» 閱讀文本
* * * * * * * * *
流行病學史:患者最近2周先后到上海、武漢逗留,其中2020年1月18—20日在武漢武昌區居住,曾開車到漢陽區某超市購物1次,否認到華南海鮮市場或其他肉菜市場逗留,2020年1月23日開車回廣州。武漢到廣州的旅途中妻子、兒女同行,其中妻子同一天出現發熱,兒女至今無發熱。
1月26日中醫會診,癥見刻下患者發熱38℃,伴惡寒,無汗,動則氣促,頭暈,口干不苦,納尚可,腹瀉3~5次/日,大便較臭,小便黃。查舌淡紅,苔黃厚膩,舌尖花剝,有裂紋。診斷:濕瘟,太陽肺熱夾濕—熱重于濕,熱已傷津。治法:清熱宣肺化濕兼養陰。處方:麻黃6 g,苦杏仁9 g,石膏20 g,甘草9 g,桔梗 9 g,金銀花 20 g,連翹 20 g,蘆根 20 g,牛蒡子9 g,淡竹葉 9 g,魚腥草 20 g,柴胡 9 g,法半夏 9 g,大棗 9 g,太子參 15 g,知母 10 g,天花粉 15 g,藿香9 g,石菖蒲 9 g,草豆蔻 6 g,共 3劑。水煎服,每日1劑,早晚分服。
后患者仍發熱,最高39.4℃,發熱時伴頭暈不適,伴咳嗽,持續胸悶同前,無腹痛腹瀉。1月29日確診新型冠狀病毒感染肺炎,臨床分型為普通型。由于患者有高脂血癥等基礎病,有洛匹那韋利托那韋(克力芝)治療禁忌癥。1月29日中醫會診,癥見患者仍有高熱,無明顯畏寒、寒戰,最高體溫39℃,伴有干咳,氣短,無心悸,自覺精神較前改善,無腹痛、腹瀉,小便正常。查舌略紅,苔白厚膩,舌尖花剝較前減少,有裂紋。1月30日患者仍反復高熱,最高39.5℃,無伴明顯畏寒寒戰,仍有干咳、氣短,納差,無惡心嘔吐,無胸痛,精神、睡眠欠佳,1月29日床邊胸片示雙肺炎癥。1月30日加用注射用甲潑尼龍琥珀酸鈉(甲強龍)80 mg,每日1次,靜脈滴注,加用干擾素α-2b霧化治療,繼續予以莫西沙星、阿比多爾、丙種球蛋白等治療。期間患者未規律服用中藥。
* * * * * * * * *
» 數據摘錄

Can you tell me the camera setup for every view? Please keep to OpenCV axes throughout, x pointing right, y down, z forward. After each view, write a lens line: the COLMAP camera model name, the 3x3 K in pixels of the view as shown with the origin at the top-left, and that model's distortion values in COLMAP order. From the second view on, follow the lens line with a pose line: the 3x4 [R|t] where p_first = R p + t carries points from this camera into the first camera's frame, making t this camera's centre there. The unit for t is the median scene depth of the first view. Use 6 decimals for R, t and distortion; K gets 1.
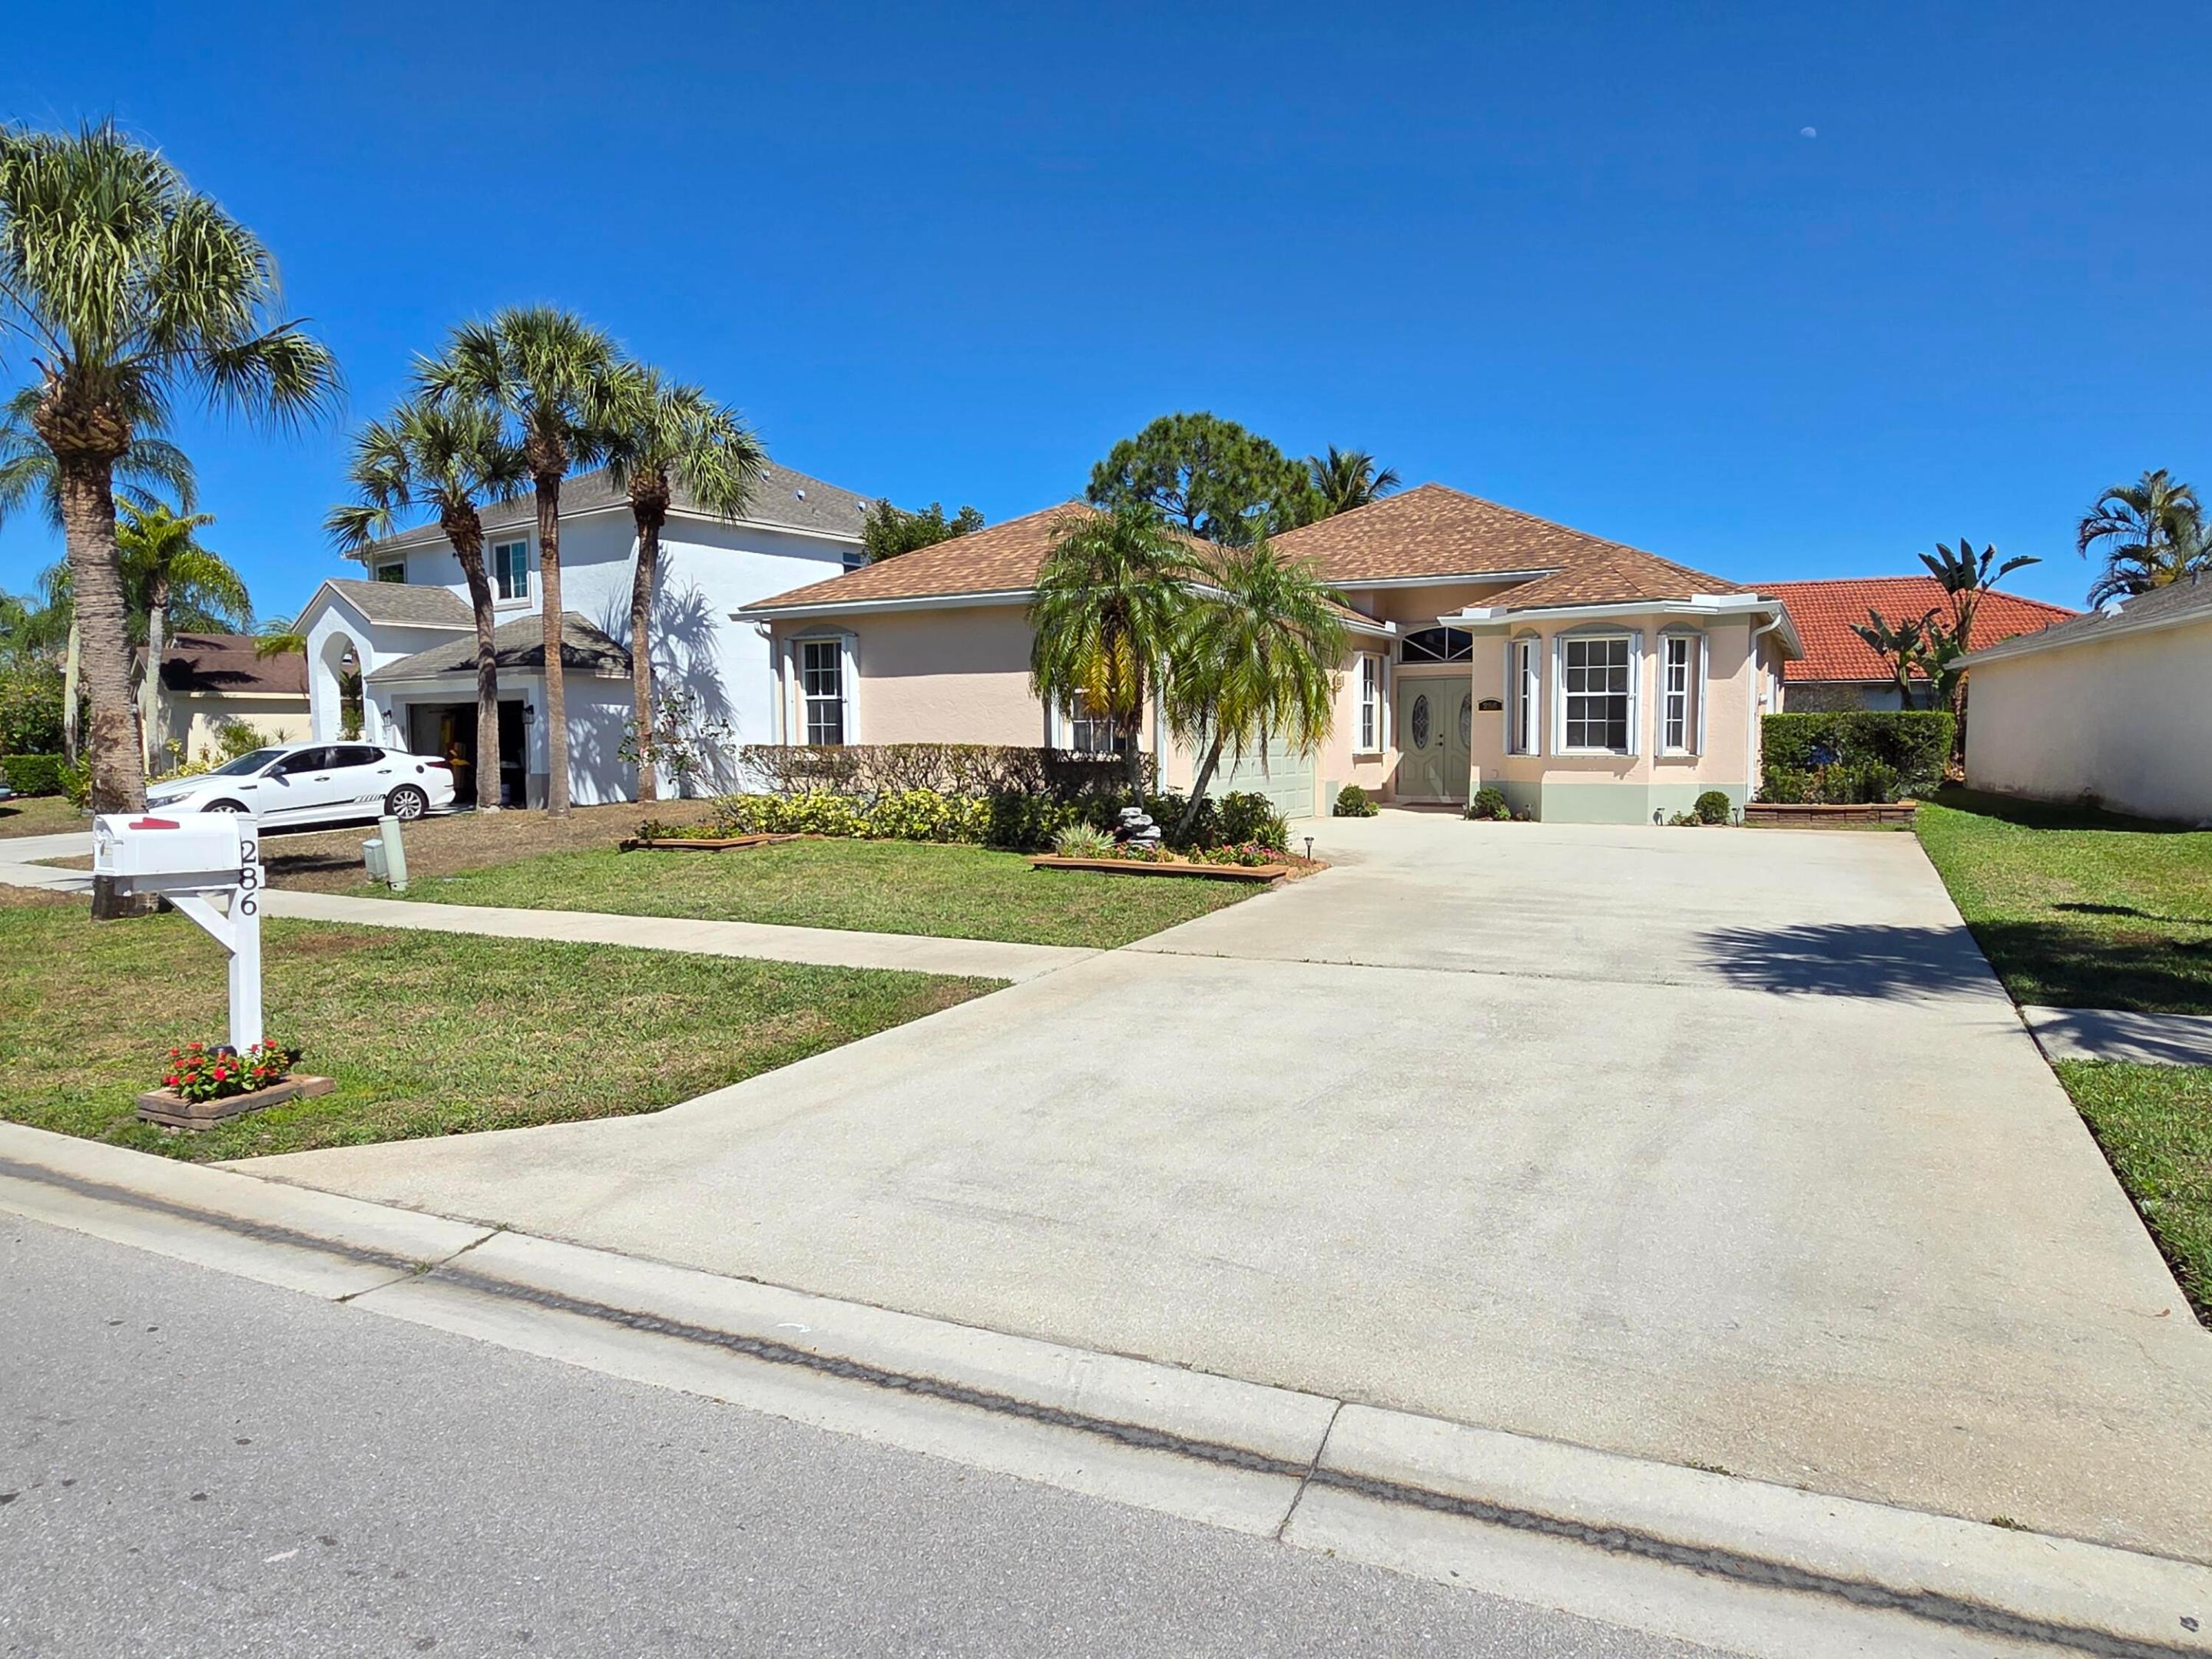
lens RADIAL K [[1333.8, 0, 1095.7], [0, 1333.8, 826.3], [0, 0, 1]] dist [0.001083, -0.000822]
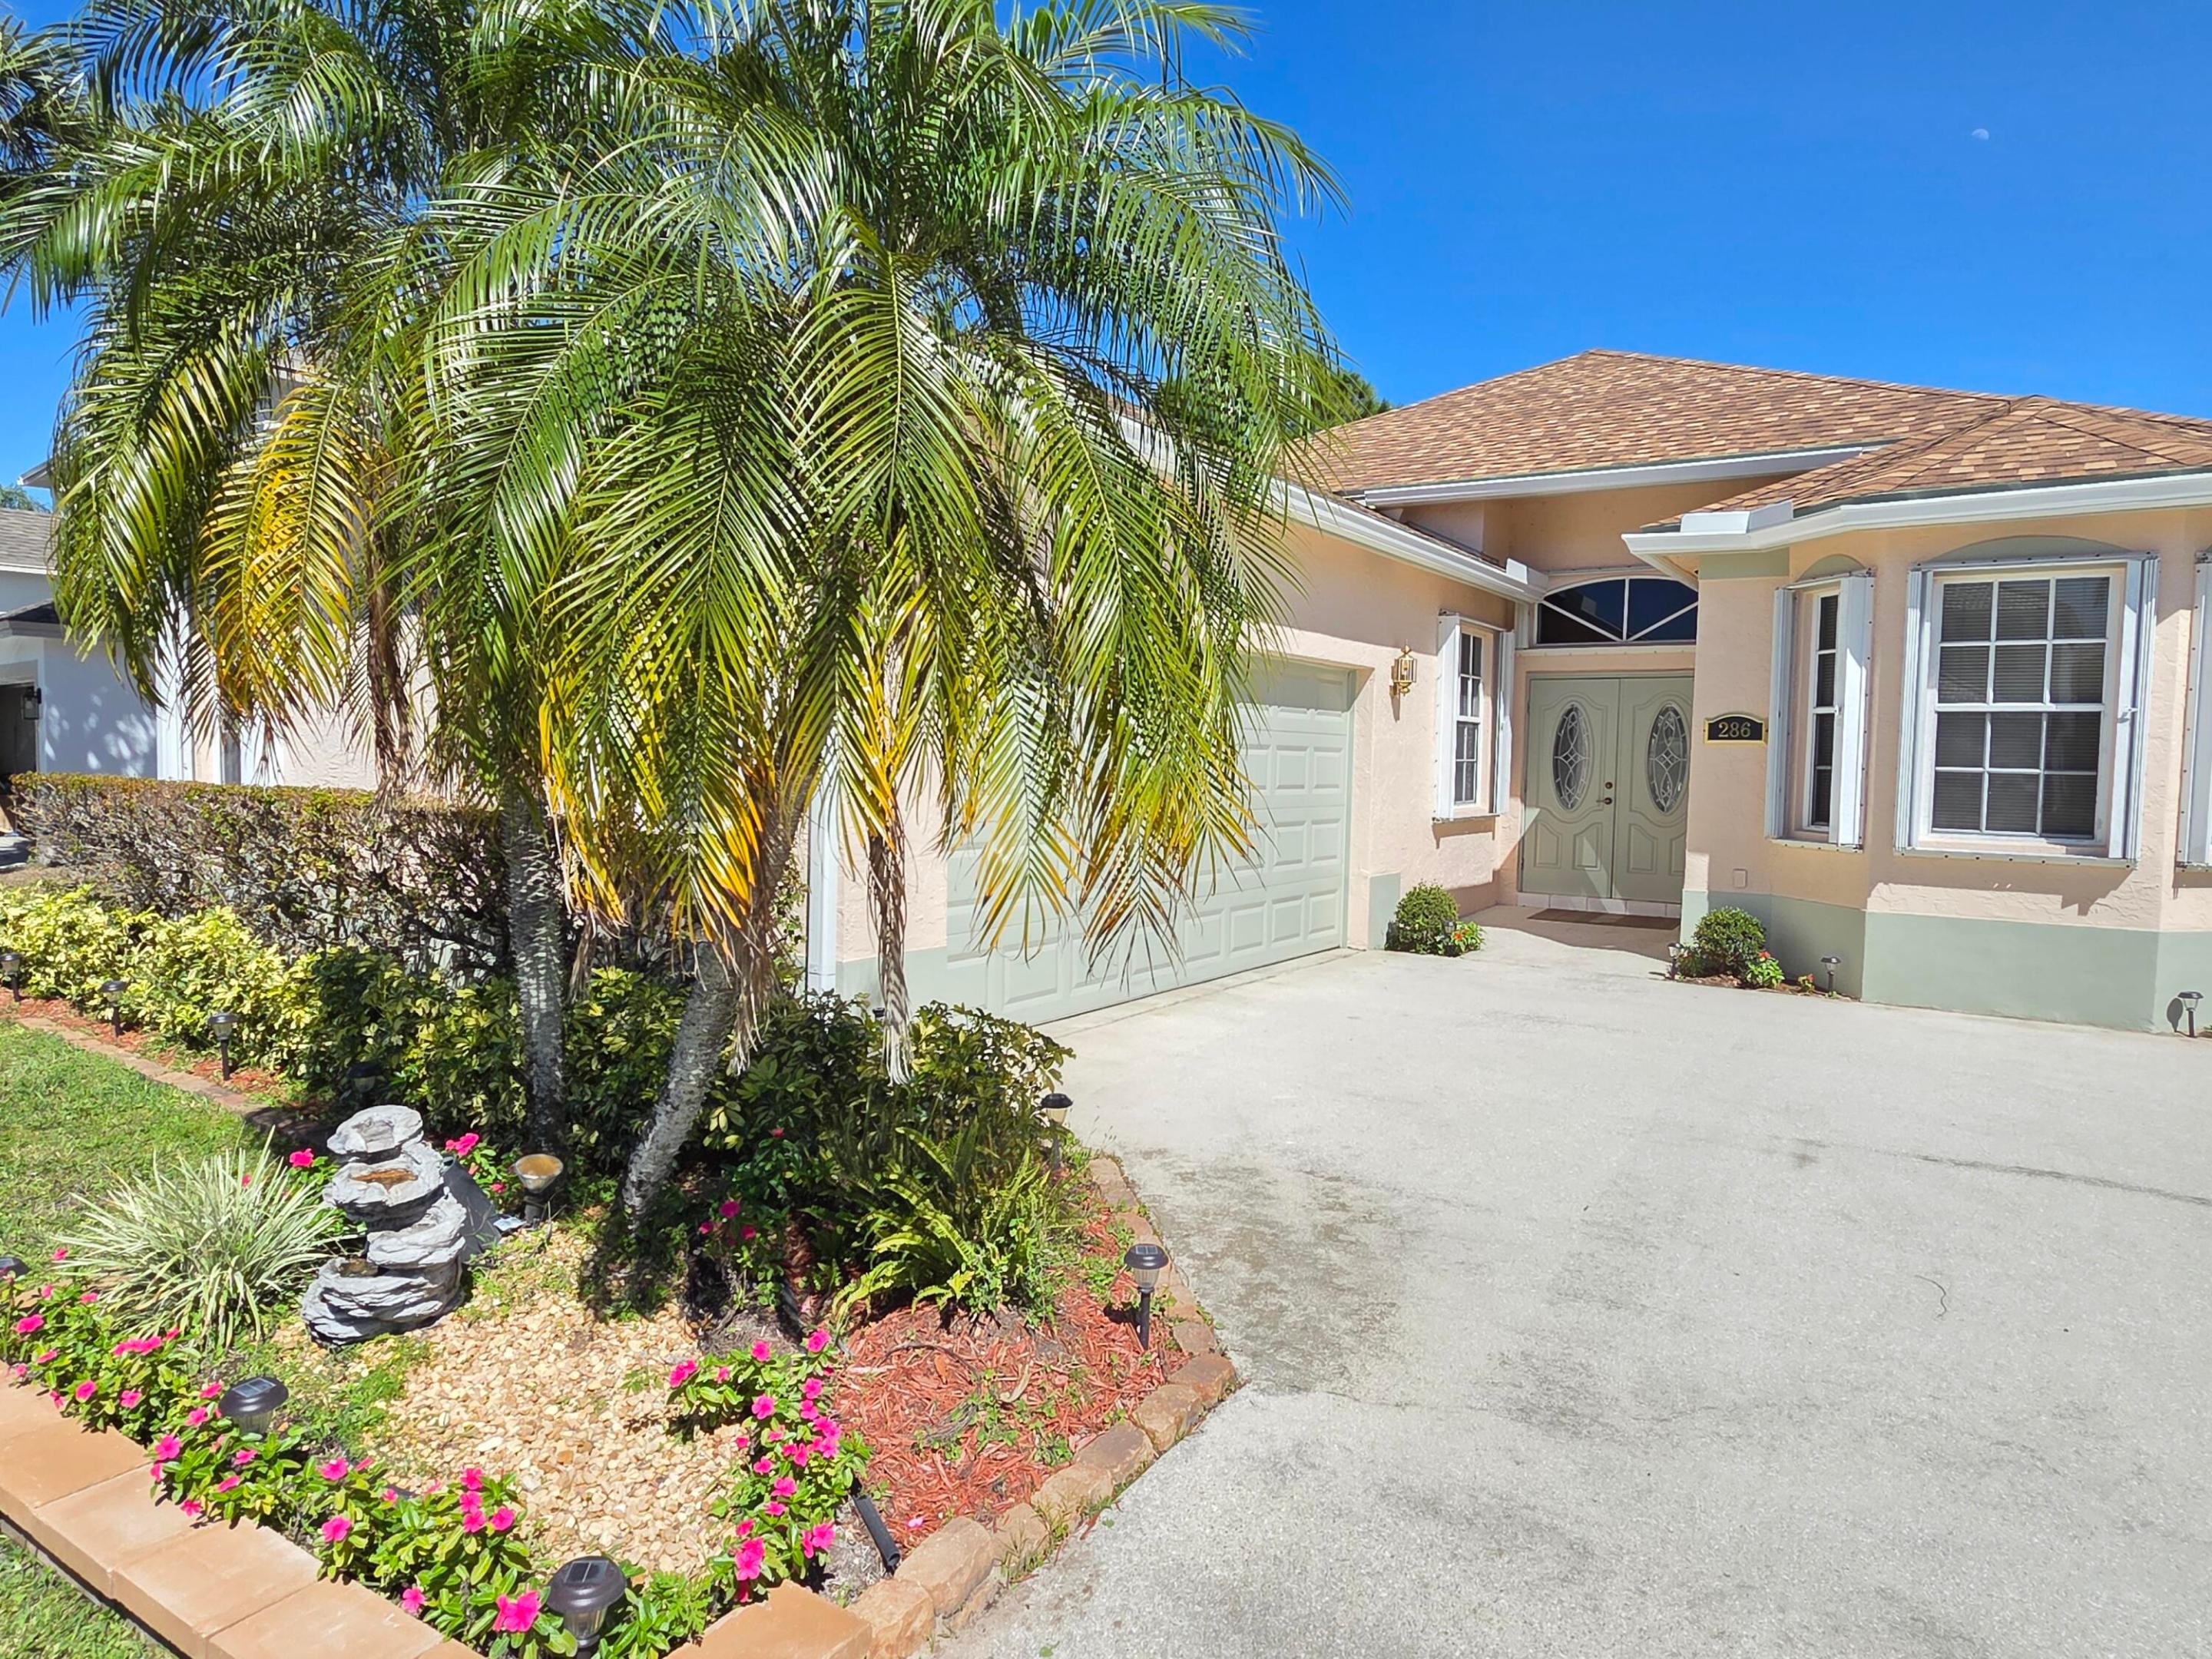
lens RADIAL K [[1320.6, 0, 1092.0], [0, 1320.6, 827.1], [0, 0, 1]] dist [-0.000295, -0.001858]
pose [[0.995547, 0.031825, -0.088734, 0.124819], [-0.032838, 0.999411, -0.009984, -0.048055], [0.088364, 0.012853, 0.996005, 0.563788]]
* * * * * * * * *
» 練習任務
A) 根據這份病例記錄,判斷下面各句說得對不對,回答「是」或「否」,並引用原文中起決定作用的詞句。
(i) 患者在武漢期間曾到華南海鮮市場逗留。
(ii) 患者的兒女至今沒有發熱。
(iii) 1月26日中醫會診開的處方共5劑。
B) 根據這份病例記錄回答:
(i) 患者在哪一天確診新型冠狀病毒感染肺炎?
(ii) 1月26日中醫會診定的治法是什麼?
(iii) 1月30日加用的甲強龍,用量和用法是怎樣的?
C) 接著這份病例記錄的最後一句往下寫。

» 參考答案
A)
(i) 否:「否認到華南海鮮市場或其他肉菜市場逗留」
(ii) 是:「兒女至今無發熱」
(iii) 否:「共 3劑」

B)
(i) 1月29日。
(ii) 清熱宣肺化濕兼養陰。
(iii) 80 mg,每日1次,靜脈滴注。

C)
綜合患者自起病以來的臨床表現及發展變化,初步總結如下:患者出現乏力、肌肉酸痛和胃腸道表現多提示本病病位在脾、胃、大腸,即消化道;咳嗽、氣促等提示病位在肺,即呼吸道,屬表里同病。本病多屬實證,或寒或熱。根據舌象,舌膩提示濕;黃膩提示濕熱,白膩提示寒濕;口干,大便臭提示濕熱;病情變化較快,容易重癥化符合疫毒的特點;舌暗紅提示瘀;因此涉及的病理因素為:濕,熱/寒,毒,瘀。
3.1 病因病機分析 元代朱丹溪說:“春應溫而反寒,夏應熱而反涼,秋應涼而反熱,冬應寒而反溫,此非其時而有其氣。是以一歲之中,長幼之病皆相似者,名曰瘟疫病也。”2019年入冬以來,華南地區氣溫一直居高不下,非其時而出現其氣,結合病理因素可定為“濕瘟”,考慮其傳染性較強,也可定為“濕毒疫”。無論是國家衛生健康委員會辦公廳和國家中醫藥管理局辦公室制定的新型冠狀病毒肺炎中醫治療方案(試行第四版)[3],還是王玉光等[2]的研究結果,均明確指向“濕”邪,這一點在本院的病例中也可以明確驗證。感受外風夾雜“濕毒疫”,受本難知,因發知受,從陽則化熱,從陰則化寒。因為天氣變化,或人體體質傾向,或失治誤治,而從天化,從人化。故,可見有風濕熱者,有風寒濕者。根據筆者的觀察由于嶺南地區氣溫較高,所以濕從熱化的可能較大,本院5例病患中,病情加重者即為濕隨熱化。濕性重濁黏滯,因此從目前的流行病學分析看,本病潛伏期相對較長,病程長,治愈較慢;臨床表現則為肢體酸痛,沉重,乏力等。濕性趨下,所以患者有的表現為下肢酸痛乏力,或者出現腹瀉。毒則指疫毒,提示其傳染性和對人體的危害性,目前很多資料[4]均已表明,其傳染性較強,但毒性弱于2003年的嚴重急性呼吸系統綜合征(SARS)。至于瘀的表現主要為舌暗紅,無論是寒濕或濕熱,均可阻礙氣機,影響氣機的運行,導致血瘀。當然后期肯定有“虛”的一面,只是本次病例觀察的時間較短,暫時沒有發現。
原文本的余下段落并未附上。